Wednesday 27 January 2010

WORKERS, KNOW YOUR HISTORY.

   

    In a quiet cemetery in Abercrombie Street in the East End of Glasgow, you’ll find the memorial in the photograph above. It was raised to the memory of the six weavers shot in 1787 by the military at Drygate near Glasgow Cathedral. Their crime? They were part of a protest march making its way to the Cathedral in support of a wage increase. Then, as of now, the city officials, the military and the judiciary put 100% support behind the employers. They had no hesitation in using what ever power they had at their disposal.
     In this type of society nothing changes. The harshest of treatment is still handed out to strikers and protesters while the employers are protected by the powers of the state.

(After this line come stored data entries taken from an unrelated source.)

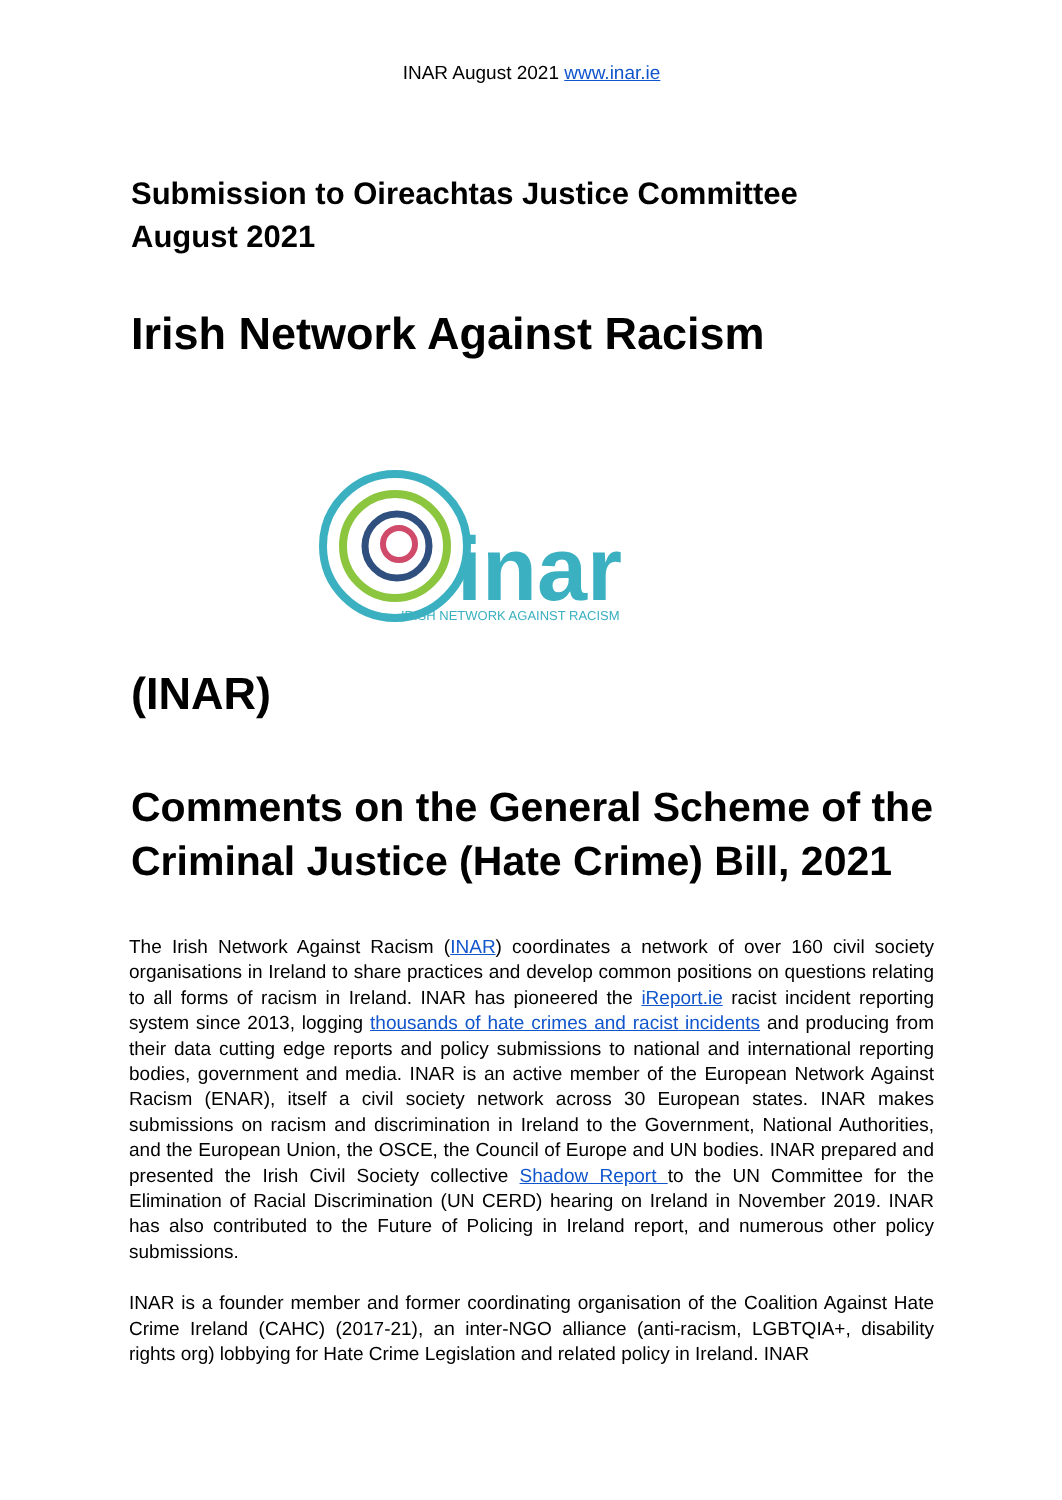INAR August 2021 www.inar.ie
Submission to Oireachtas Justice Committee
August 2021
Irish Network Against Racism
inar
IRISH NETWORK AGAINST RACISM
(INAR)
Comments on the General Scheme of the Criminal Justice (Hate Crime) Bill, 2021
The Irish Network Against Racism (INAR) coordinates a network of over 160 civil society organisations in Ireland to share practices and develop common positions on questions relating to all forms of racism in Ireland. INAR has pioneered the iReport.ie racist incident reporting system since 2013, logging thousands of hate crimes and racist incidents and producing from their data cutting edge reports and policy submissions to national and international reporting bodies, government and media. INAR is an active member of the European Network Against Racism (ENAR), itself a civil society network across 30 European states. INAR makes submissions on racism and discrimination in Ireland to the Government, National Authorities, and the European Union, the OSCE, the Council of Europe and UN bodies. INAR prepared and presented the Irish Civil Society collective Shadow Report to the UN Committee for the Elimination of Racial Discrimination (UN CERD) hearing on Ireland in November 2019. INAR has also contributed to the Future of Policing in Ireland report, and numerous other policy submissions.
INAR is a founder member and former coordinating organisation of the Coalition Against Hate Crime Ireland (CAHC) (2017-21), an inter-NGO alliance (anti-racism, LGBTQIA+, disability rights org) lobbying for Hate Crime Legislation and related policy in Ireland. INAR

If we jump forward a couple of hundred years to the 1980’s they were still at it with the brutal and harshest of treatment handed out to the striking miners during the Thatcher era.
   This is what they call democracy, a system where the employers can exploit the workers with the protection of all the power of the state but a demand for a decent living can be met with all the force of the state.
    Today’s struggles are linked to all those struggles of the past and we should learn the lessons. It is the workers against the state and the employers. They fight to keep their privileges and power, while we struggle to get a decent living. The two are incompatible it is either their privilege at our expense, or a decent living for all with the end to the power and privilege of the parasites.